Most babies go through a phase where they often take very large bites. This is because the baby has not yet learned what a proper bite is. Or has the motor skills to bite off bite-sized bites. Some children also love to eat and like to put a lot of food in their mouths for this reason.
As a parent, it can be scary to watch when the baby has a mouth full of food. Many are afraid that the baby will bite off a big piece and put it down their throat.
However, the fact is that big bites do not automatically mean the baby will choke:
Large pieces of food more easily trigger the chewing reflexes in the mouth. So with a little patience, the baby can often chew down the piece of food.
If the piece of food will be too difficult for the baby to handle, it will probably come out again (either by spitting it out or swallowing it).
The may also trigger a swallowing reflex that allows the baby to swallow the piece even if it has not been chewed enough. This is not dangerous.

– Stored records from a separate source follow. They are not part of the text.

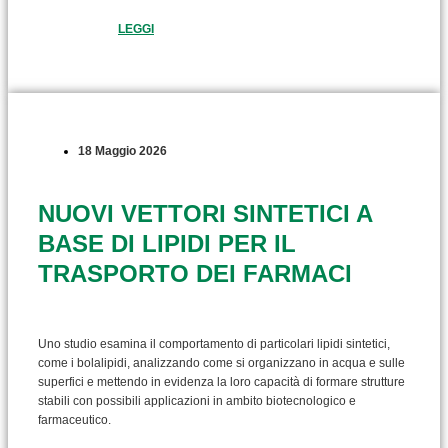
LEGGI
18 Maggio 2026
NUOVI VETTORI SINTETICI A
BASE DI LIPIDI PER IL
TRASPORTO DEI FARMACI
Uno studio esamina il comportamento di particolari lipidi sintetici,
come i bolalipidi, analizzando come si organizzano in acqua e sulle
superfici e mettendo in evidenza la loro capacità di formare strutture
stabili con possibili applicazioni in ambito biotecnologico e
farmaceutico.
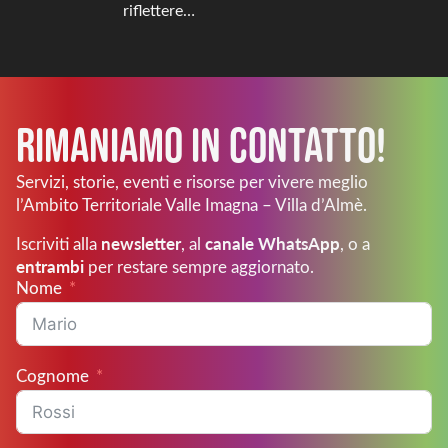
riflettere…
Rimaniamo in Contatto!
Servizi, storie, eventi e risorse per vivere meglio
l’Ambito Territoriale Valle Imagna – Villa d’Almè.
newsletter
canale WhatsApp
Iscriviti alla
, al
, o a
entrambi
per restare sempre aggiornato.
Nome
Cognome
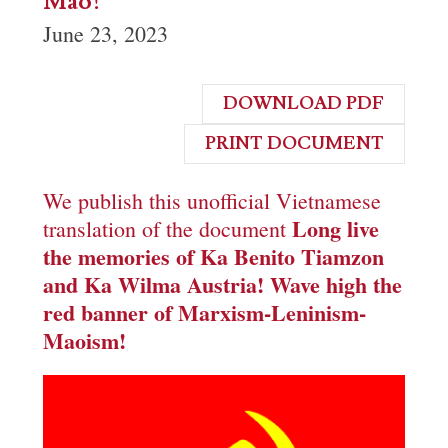
Mao!
June 23, 2023
DOWNLOAD PDF
PRINT DOCUMENT
We publish this unofficial Vietnamese
Long live
translation of the document
the memories of Ka Benito Tiamzon
and Ka Wilma Austria! Wave high the
red banner of Marxism-Leninism-
Maoism!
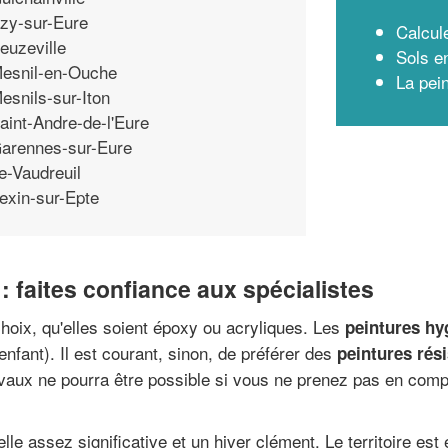
zy-sur-Eure
Calcul
euzeville
Sols e
esnil-en-Ouche
La pein
esnils-sur-Iton
aint-Andre-de-l'Eure
arennes-sur-Eure
e-Vaudreuil
exin-sur-Epte
: faites confiance aux spécialistes
choix, qu'elles soient époxy ou acryliques. Les
peintures hy
enfant). Il est courant, sinon, de préférer des
peintures rés
ravaux ne pourra être possible si vous ne prenez pas en com
le assez significative et un hiver clément. Le territoire es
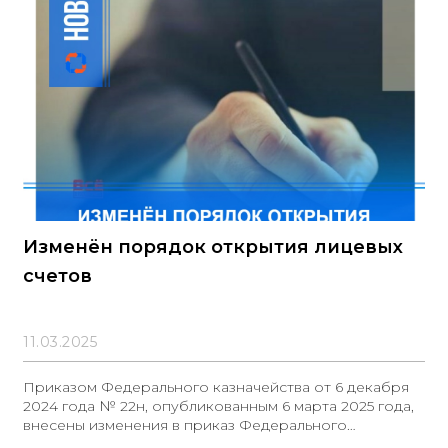
Изменён порядок открытия лицевых
счетов
11.03.2025
Приказом Федерального казначейства от 6 декабря
2024 года № 22н, опубликованным 6 марта 2025 года,
внесены изменения в приказ Федерального
казначейства от 22 декабря 2021 года № 44н. 1)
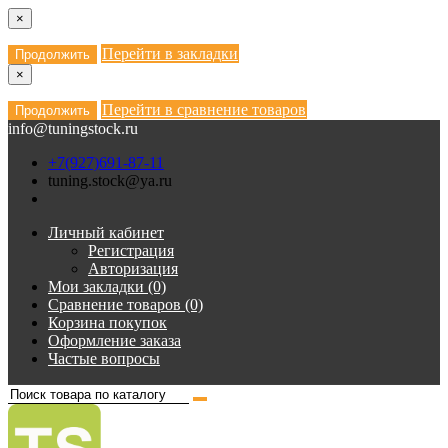
×
Перейти в закладки
Продолжить
×
Перейти в сравнение товаров
Продолжить
info@tuningstock.ru
+7(927)691-87-11
tuning.stock@ya.ru
Личный кабинет
Регистрация
Авторизация
Мои закладки (0)
Сравнение товаров (0)
Корзина покупок
Оформление заказа
Частые вопросы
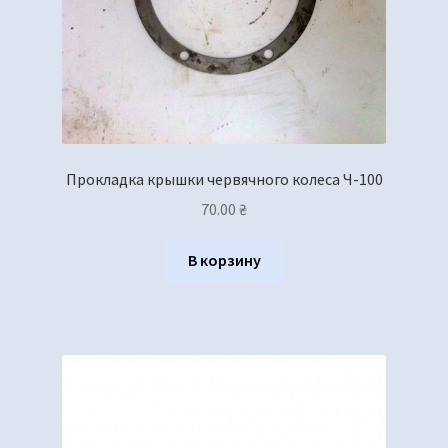
Прокладка крышки червячного колеса Ч-100
70.00
₴
В корзину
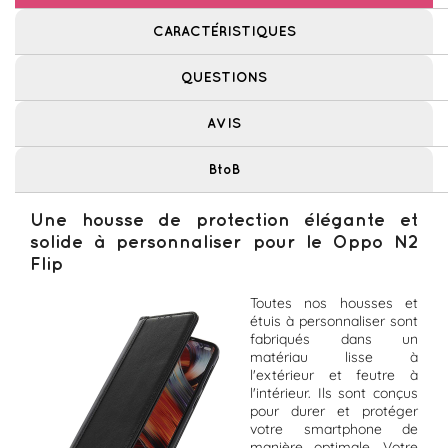
CARACTÉRISTIQUES
QUESTIONS
AVIS
BtoB
Une housse de protection élégante et
solide à personnaliser pour le Oppo N2
Flip
Toutes nos housses et
étuis à personnaliser sont
fabriqués dans un
matériau lisse à
l'extérieur et feutre à
l'intérieur. Ils sont conçus
pour durer et protéger
votre smartphone de
manière optimale. Votre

Remember that we have two passages in the throat, a trachea and an esophagus. Just because the child bites off a large piece does not mean it will end up in the wrong throat. It takes more than that for the piece to end up in the wrong throat.
If the child bites off a piece of food that is hard to handle, it is best to sit near the child and stick your tongue out yourself and put your hand in front of the child's mouth. Stay calm and try to get the child to spit out on their own. Avoid putting your fingers in the baby's mouth, as this can make the situation worse.
Of course, safety also depends on the texture of the food. It must be soft enough for the baby to crush it in his mouth. Otherwise, both small and large pieces are risky if the food is too hard.
Generally, this works out very well if you do not make a big deal out of it. And over time, the bites become smaller, the more the child gets to practice.